Lettre de Noël à une amie française sur l'écrivain québécois Mario Pelletier
Lettre de Noël à une amie française, qui a connu le Québec. Sur un écrivain québécois très près de la France, Mario Pelletier.
Chère amie,
Connaissant ton amour du livre aux pages feuilletées et annotées et ton désamour d’internet dont tu as divorcé avant même de l’adopter, je viens de te poster ton cadeau de Noël : Chants de nuit pour un jour à à venir, des poèmes d’un auteur connu de mon pays, Mario Pelletier.[1]

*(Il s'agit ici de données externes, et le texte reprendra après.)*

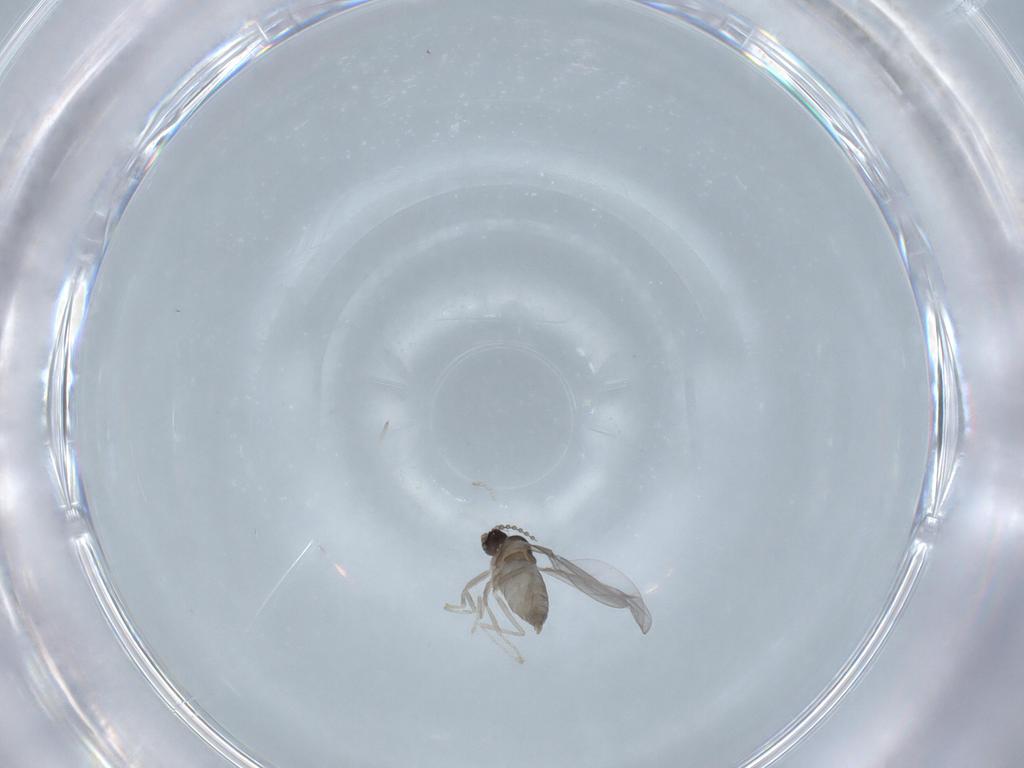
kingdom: Animalia
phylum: Arthropoda
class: Insecta
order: Diptera
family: Cecidomyiidae
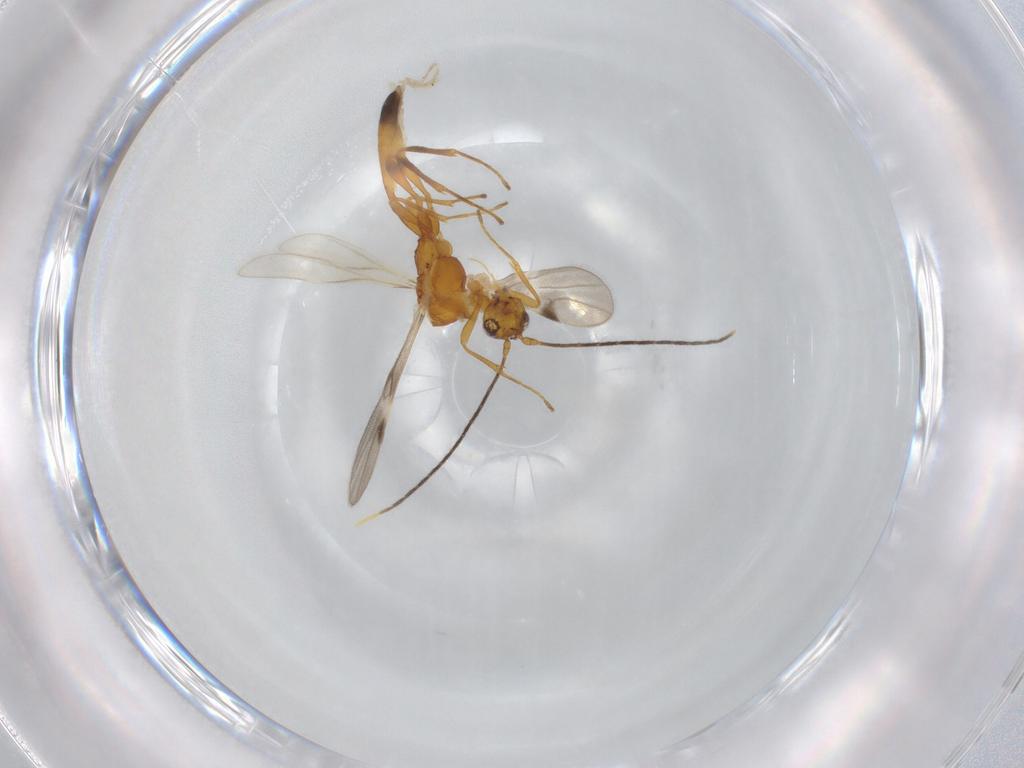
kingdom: Animalia
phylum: Arthropoda
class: Insecta
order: Hymenoptera
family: Braconidae
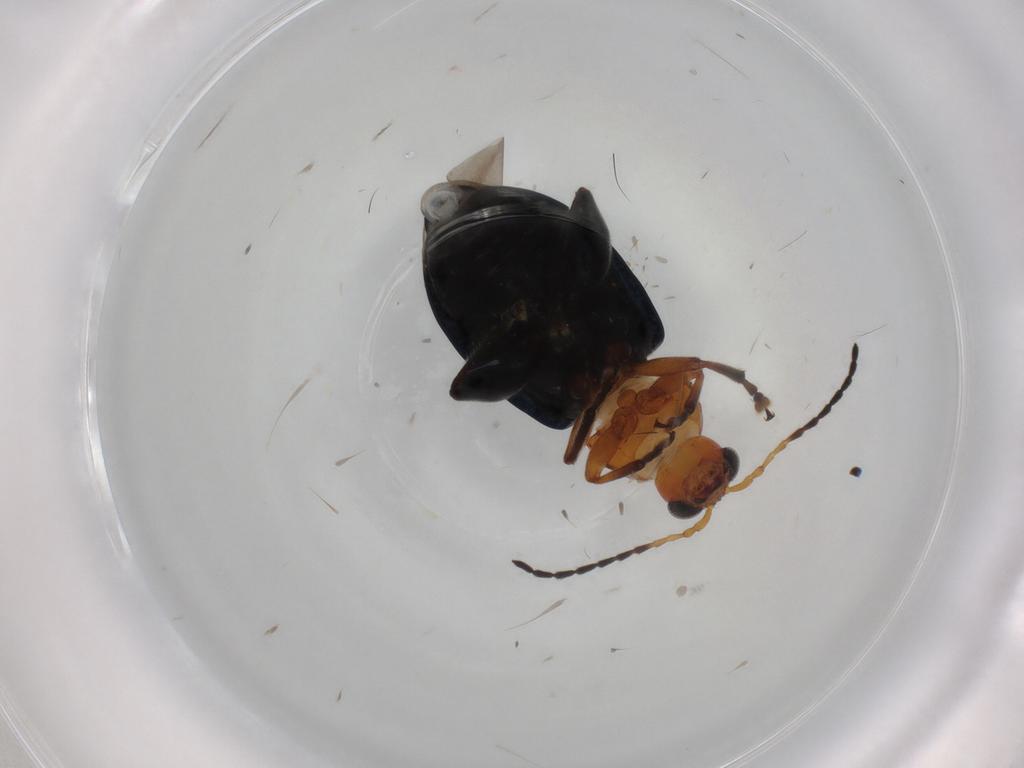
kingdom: Animalia
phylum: Arthropoda
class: Insecta
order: Coleoptera
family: Chrysomelidae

Ces chants sont des poèmes; beaucoup de livres à l’heure actuelle, tu le sais trop bien, usurpent cette appellation, Cet auteur a une œuvre importante et mérite le titre de poète mais aussi celui de philosophe ou d’historien pour la façon très particulière dont il a réuni les divers thèmes de son inspiration sous l’un ou l’autre de ses chapeaux! : de prime abord c’est le philosophe qui se livre à une critique exacerbée de notre incivilisation créée par la websphère goulag des esprits captifs : :
« (…) dans ce siècle goulag
perdues les ailes de l’enfance
et la boussole de l’histoire
en nous crient des poètes aveugles
enfermés dans des odyssées autistes
cernés par des vautours d’insignifiance
et plus un centimètre d’espace pour
la pensée qui tourne sur elle-même
dans un cachot qui s’épaissit
sous la masse de plomb de la non-pensance »
Je ne doute pas chère amie que tu partageras cette extrême dénonciation de notre époque et que tu te sentiras moins seule, toi qui vis maintenant en solitaire dans ta campagne, depuis que tu as quitté ton enseignement dans un lycée de la région parisienne. L’auteur a décrit la ruée dont tu fus trop souvent victime quand tu rentrais chez toi dans une banlieue située à plusieurs kms de ton lycée. Cette ruée…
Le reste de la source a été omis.